» WORK ORDER
Your answer should be the lines of the listing that contain the word "HACE".

» EXERCISE DATA
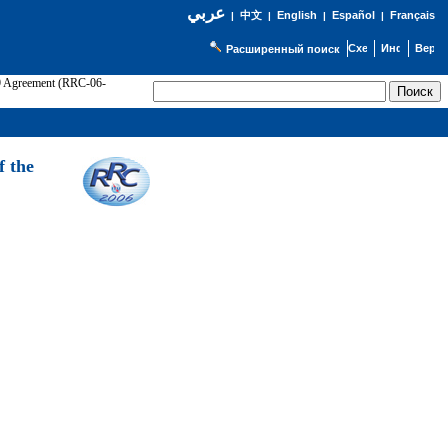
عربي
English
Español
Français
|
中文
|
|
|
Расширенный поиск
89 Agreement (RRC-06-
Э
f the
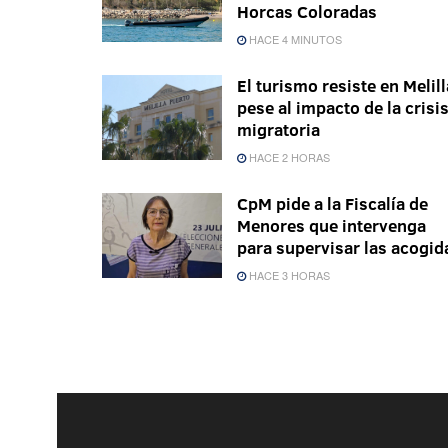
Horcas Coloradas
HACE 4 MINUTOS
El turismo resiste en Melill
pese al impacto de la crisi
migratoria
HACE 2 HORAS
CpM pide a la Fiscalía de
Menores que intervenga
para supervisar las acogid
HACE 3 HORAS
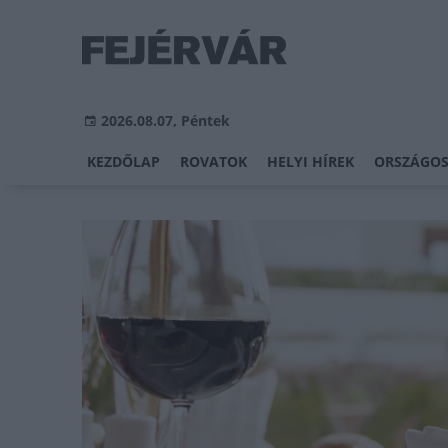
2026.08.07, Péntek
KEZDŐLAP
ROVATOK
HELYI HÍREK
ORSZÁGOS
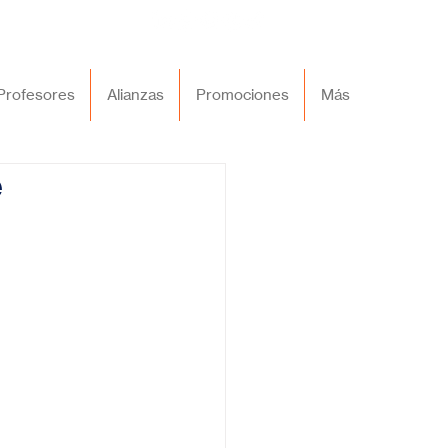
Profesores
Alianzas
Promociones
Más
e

--

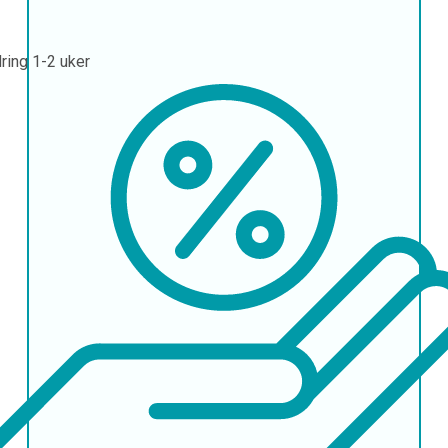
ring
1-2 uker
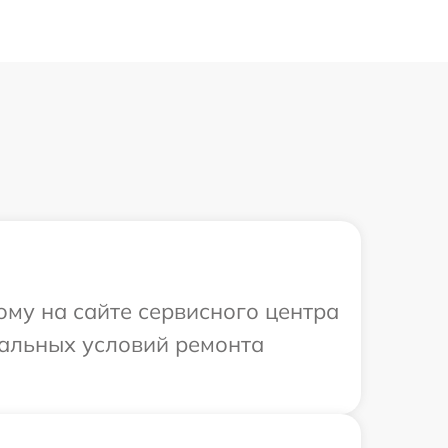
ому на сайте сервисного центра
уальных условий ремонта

» RESULT OF THIS TASK
HACE 4 MINUTOS
HACE 2 HORAS
HACE 3 HORAS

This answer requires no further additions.